First of all, early repayment is beneficial to the borrower. In this case, interest will be charged on the outstanding balance, which will significantly reduce the amount of interest payments. For example, if a loan is taken out in the amount of 50,000 rubles and 10,000 rubles are paid ahead of schedule, then interest will already accrue on the remaining 40,000 rubles.

In turn, it is completely unprofitable for banks to repay the loan early, since in this case the financial institution does not earn on interest.

How to calculate overpaid interest

After early repayment of the loan, it is possible to return overpayments of interest or commissions. To qualify for such a service, you must first take into account several factors:

  • You should carefully read the terms of the loan. Some financial institutions do not provide the option of early repayment of a loan if taken out within a month.
  • It is necessary to correctly pay for the early repayment of the loan. To do this, you need to promptly notify the bank of this intention, write an application and deposit the required amount into the account.
  • After closing the contract, you should obtain a certificate from the bank confirming that there is no debt on the loan.
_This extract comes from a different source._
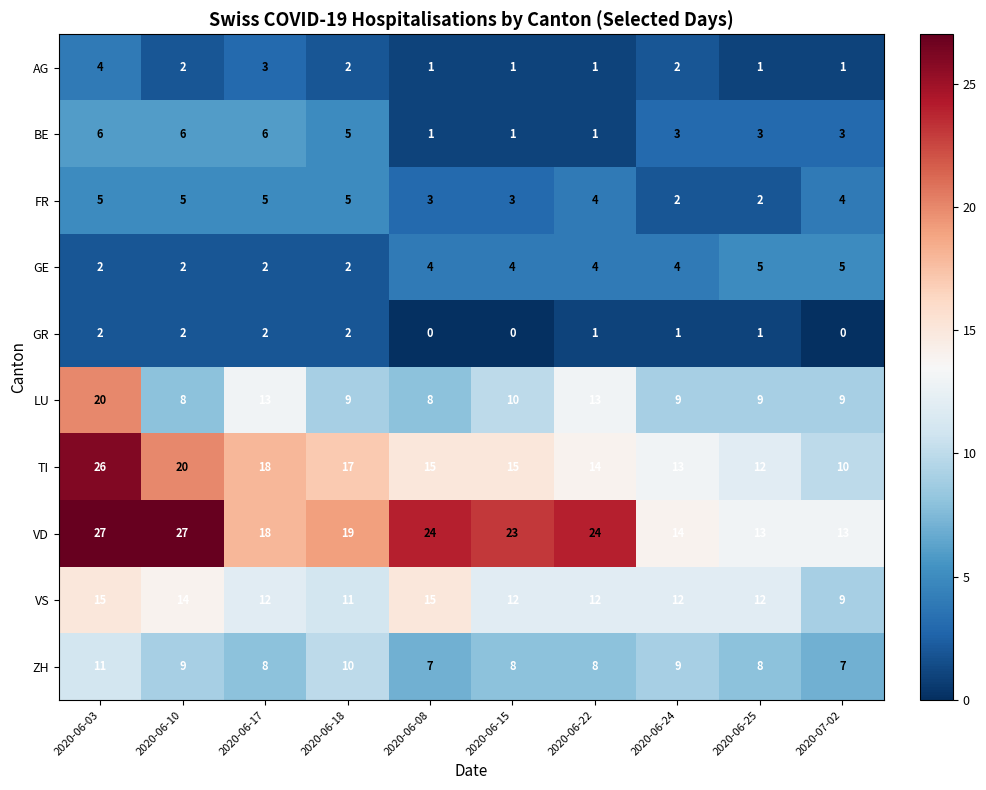

How many data points does each series have?

10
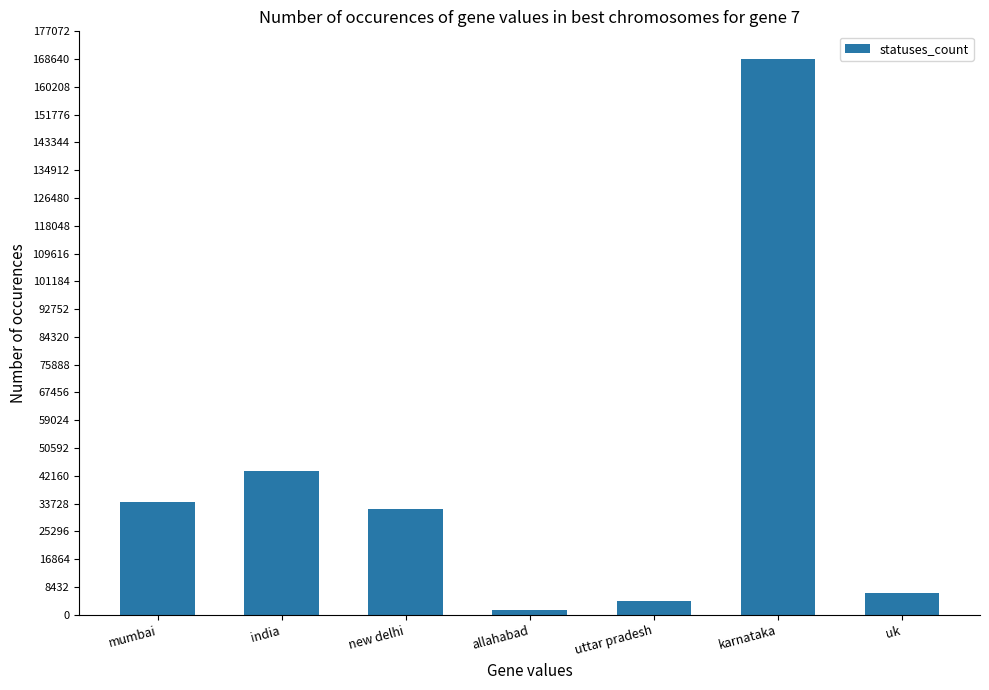

Rank the categories by value from lowest to highest.

allahabad, uttar pradesh, uk, new delhi, mumbai, india, karnataka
The borrower can calculate the amount to be repaid himself. To do this you need:

  • The amount of accrued interest for the entire loan period must be found out from the payment schedule.
  • Calculate the amount of interest paid and the loan repayment period.
  • Divide the cost by the loan term and multiply by the actual loan repayment time. The amount received will be equal to the interest that should have been paid by the borrower.
  • The amount for actual use of the loan must be subtracted from the amount of interest paid. The resulting difference is the overpayment of interest.

After this, you must fill out an application and attach a copy of the loan agreement to it. You can contact your financial institution with these documents.